Read the records and write them out again exactly.

........

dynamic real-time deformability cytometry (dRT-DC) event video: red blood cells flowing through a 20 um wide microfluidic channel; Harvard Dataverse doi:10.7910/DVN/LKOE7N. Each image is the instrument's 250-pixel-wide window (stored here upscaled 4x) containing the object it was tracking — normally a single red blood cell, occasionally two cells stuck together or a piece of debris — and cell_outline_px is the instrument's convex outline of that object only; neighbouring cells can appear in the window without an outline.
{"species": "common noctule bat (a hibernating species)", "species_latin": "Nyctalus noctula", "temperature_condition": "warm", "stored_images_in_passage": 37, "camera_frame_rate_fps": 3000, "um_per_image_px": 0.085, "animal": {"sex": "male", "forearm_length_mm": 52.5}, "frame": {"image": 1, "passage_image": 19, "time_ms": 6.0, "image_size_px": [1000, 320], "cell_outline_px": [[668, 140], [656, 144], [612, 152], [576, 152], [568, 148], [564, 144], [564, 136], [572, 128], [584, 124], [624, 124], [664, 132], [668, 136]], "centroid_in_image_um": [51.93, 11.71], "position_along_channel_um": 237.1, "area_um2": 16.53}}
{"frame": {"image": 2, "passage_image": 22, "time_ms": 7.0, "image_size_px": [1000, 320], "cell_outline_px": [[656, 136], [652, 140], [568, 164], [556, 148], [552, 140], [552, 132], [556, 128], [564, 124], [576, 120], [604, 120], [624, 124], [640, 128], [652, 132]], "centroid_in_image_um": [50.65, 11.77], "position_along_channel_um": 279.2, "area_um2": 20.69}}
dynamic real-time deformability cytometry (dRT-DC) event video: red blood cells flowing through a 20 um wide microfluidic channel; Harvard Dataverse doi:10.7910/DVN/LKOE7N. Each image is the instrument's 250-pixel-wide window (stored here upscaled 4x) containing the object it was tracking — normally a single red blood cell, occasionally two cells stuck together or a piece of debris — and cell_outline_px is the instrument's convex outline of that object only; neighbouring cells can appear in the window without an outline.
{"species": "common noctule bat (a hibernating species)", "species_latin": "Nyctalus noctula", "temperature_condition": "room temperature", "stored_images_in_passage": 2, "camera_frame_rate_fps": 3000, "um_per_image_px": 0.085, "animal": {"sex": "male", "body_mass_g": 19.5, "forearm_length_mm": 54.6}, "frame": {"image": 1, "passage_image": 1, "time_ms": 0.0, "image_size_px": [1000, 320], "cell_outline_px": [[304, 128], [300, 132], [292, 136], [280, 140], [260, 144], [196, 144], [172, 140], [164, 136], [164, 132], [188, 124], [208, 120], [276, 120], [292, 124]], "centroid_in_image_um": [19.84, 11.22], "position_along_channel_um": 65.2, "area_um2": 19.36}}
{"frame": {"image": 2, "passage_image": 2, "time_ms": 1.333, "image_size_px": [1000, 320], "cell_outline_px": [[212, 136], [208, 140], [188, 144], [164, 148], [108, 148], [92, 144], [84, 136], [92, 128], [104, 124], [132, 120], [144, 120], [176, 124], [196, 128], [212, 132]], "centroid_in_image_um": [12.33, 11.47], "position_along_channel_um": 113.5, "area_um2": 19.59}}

........

_Answer to the exercise_:
dynamic real-time deformability cytometry (dRT-DC) event video: red blood cells flowing through a 20 um wide microfluidic channel; Harvard Dataverse doi:10.7910/DVN/LKOE7N. Each image is the instrument's 250-pixel-wide window (stored here upscaled 4x) containing the object it was tracking — normally a single red blood cell, occasionally two cells stuck together or a piece of debris — and cell_outline_px is the instrument's convex outline of that object only; neighbouring cells can appear in the window without an outline.
{"species": "common noctule bat (a hibernating species)", "species_latin": "Nyctalus noctula", "temperature_condition": "warm", "stored_images_in_passage": 37, "camera_frame_rate_fps": 3000, "um_per_image_px": 0.085, "animal": {"sex": "male", "forearm_length_mm": 52.5}, "frame": {"image": 1, "passage_image": 19, "time_ms": 6.0, "image_size_px": [1000, 320], "cell_outline_px": [[668, 140], [656, 144], [612, 152], [576, 152], [568, 148], [564, 144], [564, 136], [572, 128], [584, 124], [624, 124], [664, 132], [668, 136]], "centroid_in_image_um": [51.93, 11.71], "position_along_channel_um": 237.1, "area_um2": 16.53}}
{"frame": {"image": 2, "passage_image": 22, "time_ms": 7.0, "image_size_px": [1000, 320], "cell_outline_px": [[656, 136], [652, 140], [568, 164], [556, 148], [552, 140], [552, 132], [556, 128], [564, 124], [576, 120], [604, 120], [624, 124], [640, 128], [652, 132]], "centroid_in_image_um": [50.65, 11.77], "position_along_channel_um": 279.2, "area_um2": 20.69}}
dynamic real-time deformability cytometry (dRT-DC) event video: red blood cells flowing through a 20 um wide microfluidic channel; Harvard Dataverse doi:10.7910/DVN/LKOE7N. Each image is the instrument's 250-pixel-wide window (stored here upscaled 4x) containing the object it was tracking — normally a single red blood cell, occasionally two cells stuck together or a piece of debris — and cell_outline_px is the instrument's convex outline of that object only; neighbouring cells can appear in the window without an outline.
{"species": "common noctule bat (a hibernating species)", "species_latin": "Nyctalus noctula", "temperature_condition": "room temperature", "stored_images_in_passage": 2, "camera_frame_rate_fps": 3000, "um_per_image_px": 0.085, "animal": {"sex": "male", "body_mass_g": 19.5, "forearm_length_mm": 54.6}, "frame": {"image": 1, "passage_image": 1, "time_ms": 0.0, "image_size_px": [1000, 320], "cell_outline_px": [[304, 128], [300, 132], [292, 136], [280, 140], [260, 144], [196, 144], [172, 140], [164, 136], [164, 132], [188, 124], [208, 120], [276, 120], [292, 124]], "centroid_in_image_um": [19.84, 11.22], "position_along_channel_um": 65.2, "area_um2": 19.36}}
{"frame": {"image": 2, "passage_image": 2, "time_ms": 1.333, "image_size_px": [1000, 320], "cell_outline_px": [[212, 136], [208, 140], [188, 144], [164, 148], [108, 148], [92, 144], [84, 136], [92, 128], [104, 124], [132, 120], [144, 120], [176, 124], [196, 128], [212, 132]], "centroid_in_image_um": [12.33, 11.47], "position_along_channel_um": 113.5, "area_um2": 19.59}}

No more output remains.